Yeah. I would just comment that one of the challenges in head and neck is having patients who have enough reserves, enough strength to tolerate the Hemopurifier. There may be people who are eligible by their disease, but because of their functional status, that is, that's been a challenge as well as with COVID. We've had some recent discussions with the PI about some attempts that we can make in a protocol supplement to broaden the inclusion criteria, and we're gonna pursue those. Additionally, as Chuck said, we're also currently drafting a protocol for an additional trial, which is more of a basket trial where you're looking at the effect of the Hemopurifier up front before KEYTRUDA in a number of different tumor types where KEYTRUDA is indicated.
We're rapidly pursuing getting that protocol draft written so that we could get that trial going.
Right. 'Cause KEYTRUDA is used for a number of different cancers.

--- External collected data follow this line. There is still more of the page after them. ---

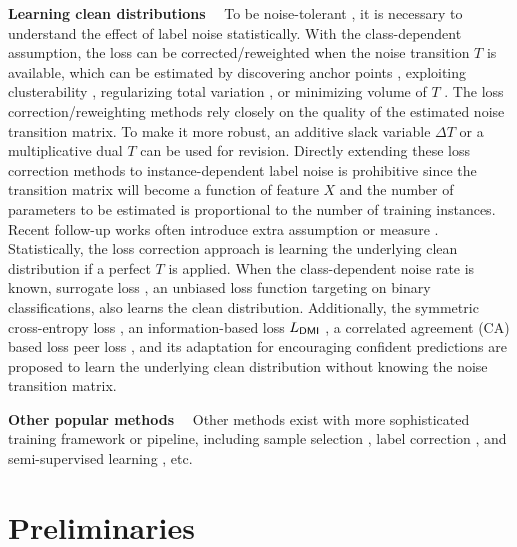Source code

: \documentclass[final]{cvpr}
\begin{document}
\noindent\textbf{Learning clean distributions}~~
To be noise-tolerant \cite{manwani2013noise}, it is necessary to understand the effect of label noise statistically.
With the class-dependent assumption, the loss can be corrected/reweighted when the noise transition $T$ is available, which can be estimated by discovering anchor points \cite{liu2015classification,patrini2017making,xia2020extended}, exploiting clusterability \cite{zhu2021clusterability}, regularizing total variation \cite{zhang2021learning}, or minimizing volume of $T$ \cite{li2021provably}.
The loss correction/reweighting methods rely closely on the quality of the estimated noise transition matrix.
To make it more robust, an additive slack variable $\Delta T$ \cite{xia2019anchor} or a multiplicative dual $T$ \cite{dualT2020nips} can be used for revision.
Directly extending these loss correction methods to instance-dependent label noise is prohibitive since the transition matrix will become a function of feature $X$ and the number of parameters to be estimated is proportional to the number of training instances. 
Recent follow-up works often introduce extra assumption \cite{xia2020parts} or measure  \cite{berthon2020confidence}.
Statistically, the loss correction approach is learning the underlying clean distribution if a perfect $T$ is applied. 
When the class-dependent noise rate is known, surrogate loss \cite{natarajan2013learning}, an unbiased loss function targeting on binary classifications, also learns the clean distribution.
Additionally, the symmetric cross-entropy loss \cite{wang2019symmetric}, an information-based loss $L_{\sf DMI}$ \cite{xu2019l_dmi}, a correlated agreement (CA) based loss peer loss \cite{liu2019peer}, and its adaptation for encouraging confident predictions \cite{sieve2020} are proposed to learn the underlying clean distribution without knowing the noise transition matrix.



\noindent\textbf{Other popular methods}~~
Other methods exist with more sophisticated training framework or pipeline, including sample selection \cite{sieve2020,han2018co,jiang2017mentornet,lee2018cleannet,wei2020combating,yu2019does,yao2020searching}, label correction \cite{han2019deep,li2017learning,veit2017learning}, and semi-supervised learning \cite{Li2020DivideMix,nguyen2019self}, etc.





 \section{Preliminaries}\label{Sec:pre}
\end{document}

What do you think would be the logical next cancer to look at after head and neck with KEYTRUDA?
In a basket trial, we would include a number of different tumor types, and what we would particularly be interested in looking at is can we restore responsiveness to KEYTRUDA in people who've had a run-in period and are showing signs that they're failing? 'Cause that is actually 70% of the people who get KEYTRUDA ultimately go on to fail. If we can actually restore their responsiveness in a number of tumor types, that would be the next strategy.

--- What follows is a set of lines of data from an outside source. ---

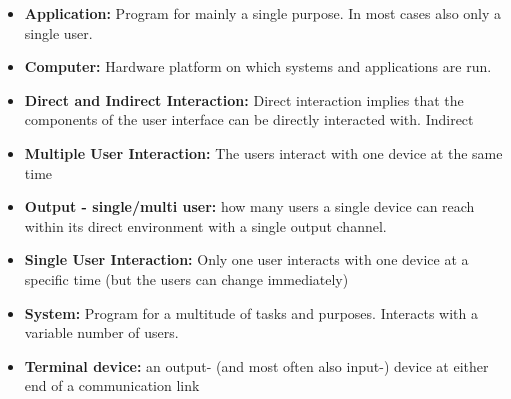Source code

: \begin{itemize}
\item \textbf{Application:} Program for mainly a single purpose. In most cases also only a single user.
\item \textbf{Computer:} Hardware platform on which systems and applications are run.
\item \textbf{Direct and Indirect Interaction:} Direct interaction implies that the components of the user interface can be directly interacted with. Indirect 
\item \textbf{Multiple User Interaction:} The users interact with one device at the same time 
\item \textbf{Output - single/multi user:} how many users a single device can reach within its direct environment with a single output channel.
\item \textbf{Single User Interaction:} Only one user interacts with one device  at a specific time (but the users can change immediately)
\item \textbf{System:} Program for a multitude of tasks and purposes. Interacts with a variable number of users.
\item \textbf{Terminal device:} an output- (and most often also input-) device at either end of a communication link
\end{itemize}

Okay, that makes sense. Just to Chuck's point that some patients are not strong enough to withstand the Hemopurifier, how do you measure that? How do you determine?
Yes.
Is it a number of factors?
Yeah.
Is there a specific determinant?
Yeah. There's a number of grading and scoring scales that describe someone's functional status, and you include those in your inclusion criteria to make sure that you have somebody who is not severely debilitated from their cancer. There are standard scoring-
Okay.
to grade that.
Okay. Thank you very much. I appreciate it. That was helpful.
Thanks, Anthony.
This concludes our question and answer session. I would like to turn the conference back over to Dr. Charles Fisher for any closing remarks.
We'd like to thank everybody for joining us on this call today, to discuss our fourth quarter results. We look forward to keeping you up to date on future calls, and thank you very much for joining, and have a good day. Goodbye.
The conference is now concluded. Thank you for attending today's presentation. You may now disconnect.